The Queens' English: The LGBTQIA+ Dictionary of Lingo and Colloquial Phrases
- Cover of British edition
- Author: Chloe O. Davis
- Language: English
- Genre: Dictionary; Reference work;
- Publisher: Clarkson Potter (US); Square Peg (UK);
- Publication date: February 2, 2021; 5 years ago
- Pages: 336
- ISBN: 978-1-529-11040-1
- Dewey Decimal: 306.7603
- Website: thequeensenglishus.com

= The Queens' English =

2021 reference guide for LGBT terms by Chloe O. Davis

The Queens' English: The LGBTQIA+ Dictionary of Lingo and Colloquial Phrases is a 2021 reference work written by Chloe O. Davis. The book documents English words and phrases created and used by the LGBT community, as well as their evolution over the years. Davis spent over a decade collecting the information for the book.

== Background ==
Chloe O. Davis had the idea for the book around 2006, a period when she was a member of the Philadelphia Dance Company. Some of the other dancers Davis worked with were into the ballroom culture, and since some of the words they used were not familiar to Davis, she began asking what they meant and defined them in an academic fashion to be able to better understand them.

After discussing with a friend about the possibility of creating a dictionary of those slangs, Davis started to interview people from the LGBT community, collecting words and expressions used by them, as well as their meanings and origins.
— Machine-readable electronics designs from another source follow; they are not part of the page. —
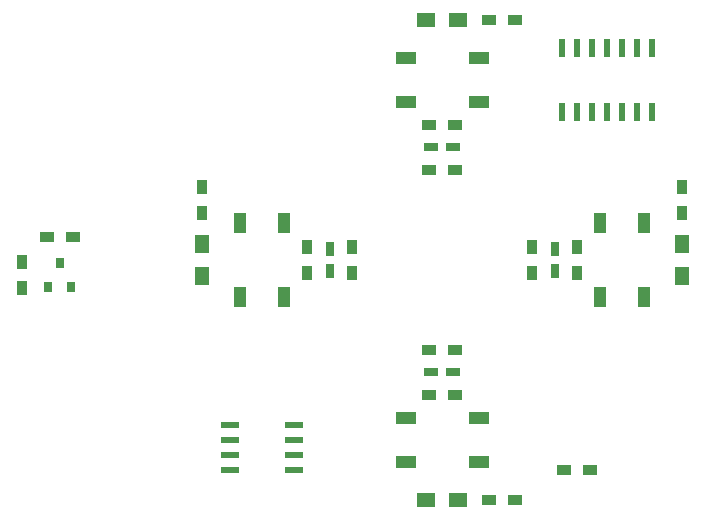
<source format=gbr>
G04 #@! TF.GenerationSoftware,KiCad,Pcbnew,(5.1.4)-1*
G04 #@! TF.CreationDate,2019-12-31T16:27:10-06:00*
G04 #@! TF.ProjectId,learning_shield,6c656172-6e69-46e6-975f-736869656c64,rev?*
G04 #@! TF.SameCoordinates,Original*
G04 #@! TF.FileFunction,Paste,Top*
G04 #@! TF.FilePolarity,Positive*
%FSLAX46Y46*%
G04 Gerber Fmt 4.6, Leading zero omitted, Abs format (unit mm)*
G04 Created by KiCad (PCBNEW (5.1.4)-1) date 2019-12-31 16:27:10*
%MOMM*%
%LPD*%
G04 APERTURE LIST*
%ADD10R,0.750000X1.200000*%
%ADD11R,1.200000X0.750000*%
%ADD12R,1.300000X1.500000*%
%ADD13R,1.500000X1.300000*%
%ADD14R,0.800000X0.900000*%
%ADD15R,0.900000X1.200000*%
%ADD16R,1.200000X0.900000*%
%ADD17R,1.100000X1.800000*%
%ADD18R,1.800000X1.100000*%
%ADD19R,0.600000X1.500000*%
%ADD20R,1.550000X0.600000*%
G04 APERTURE END LIST*
D10*
X143383000Y-98745000D03*
X143383000Y-100645000D03*
D11*
X153858000Y-90170000D03*
X151958000Y-90170000D03*
D10*
X162433000Y-98745000D03*
X162433000Y-100645000D03*
D11*
X153858000Y-109220000D03*
X151958000Y-109220000D03*
D12*
X132588000Y-101045000D03*
X132588000Y-98345000D03*
D13*
X154258000Y-79375000D03*
X151558000Y-79375000D03*
D12*
X173228000Y-98345000D03*
X173228000Y-101045000D03*
D13*
X151558000Y-120015000D03*
X154258000Y-120015000D03*
D14*
X120523000Y-99965000D03*
X121473000Y-101965000D03*
X119573000Y-101965000D03*
D15*
X145288000Y-100795000D03*
X145288000Y-98595000D03*
D16*
X151808000Y-92075000D03*
X154008000Y-92075000D03*
D15*
X141478000Y-98595000D03*
X141478000Y-100795000D03*
D16*
X151808000Y-88265000D03*
X154008000Y-88265000D03*
D15*
X160528000Y-98595000D03*
X160528000Y-100795000D03*
D16*
X151808000Y-107315000D03*
X154008000Y-107315000D03*
D15*
X164338000Y-98595000D03*
X164338000Y-100795000D03*
D16*
X154008000Y-111125000D03*
X151808000Y-111125000D03*
X163238000Y-117475000D03*
X165438000Y-117475000D03*
D15*
X132588000Y-95715000D03*
X132588000Y-93515000D03*
D16*
X159088000Y-79375000D03*
X156888000Y-79375000D03*
D15*
X173228000Y-93515000D03*
X173228000Y-95715000D03*
D16*
X159088000Y-120015000D03*
X156888000Y-120015000D03*
D15*
X117348000Y-99865000D03*
X117348000Y-102065000D03*
D16*
X119423000Y-97790000D03*
X121623000Y-97790000D03*
D17*
X139518000Y-96595000D03*
X135818000Y-96595000D03*
X139518000Y-102795000D03*
X135818000Y-102795000D03*
D18*
X149808000Y-82605000D03*
X149808000Y-86305000D03*
X156008000Y-82605000D03*
X156008000Y-86305000D03*
D17*
X166298000Y-102795000D03*
X169998000Y-102795000D03*
X166298000Y-96595000D03*
X169998000Y-96595000D03*
D18*
X156008000Y-116785000D03*
X156008000Y-113085000D03*
X149808000Y-116785000D03*
X149808000Y-113085000D03*
D19*
X170688000Y-87155000D03*
X169418000Y-87155000D03*
X168148000Y-87155000D03*
X166878000Y-87155000D03*
X165608000Y-87155000D03*
X164338000Y-87155000D03*
X163068000Y-87155000D03*
X163068000Y-81755000D03*
X164338000Y-81755000D03*
X165608000Y-81755000D03*
X166878000Y-81755000D03*
X168148000Y-81755000D03*
X169418000Y-81755000D03*
X170688000Y-81755000D03*
D20*
X134968000Y-117475000D03*
X134968000Y-116205000D03*
X134968000Y-114935000D03*
X134968000Y-113665000D03*
X140368000Y-113665000D03*
X140368000Y-114935000D03*
X140368000Y-116205000D03*
X140368000Y-117475000D03*
M02*

</source>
According to the author, the lack of a resource book about LGBT lingo that was also intersectional was one of the main factors for the creation of The Queens' English.

== Reception ==
Writing for the Library Journal, Stephanie Sendaula noted Davis goes into depth about terms such as "queer", and also gives the origin of words that "originated in ballroom culture—such as fierce, slay, and yas—have been appropriated by the mainstream." Sendaula also praised the stories present in the book. The review's verdict was that the book is "[a] must for better understanding queer culture, especially the contributions of Black and Latino trans people to pop culture at large."

The Queens' English received a starred review from Shelf Awareness, which called it a "delightfully informative, succinct, helpful and playful dictionary". Kevin Howell, who reviewed for the website, also praised the illustrations displayed throughout the book. Paul Gallant, writing for IN Magazine, called the book "a nonjudgmental celebration of the creativity of queer culture."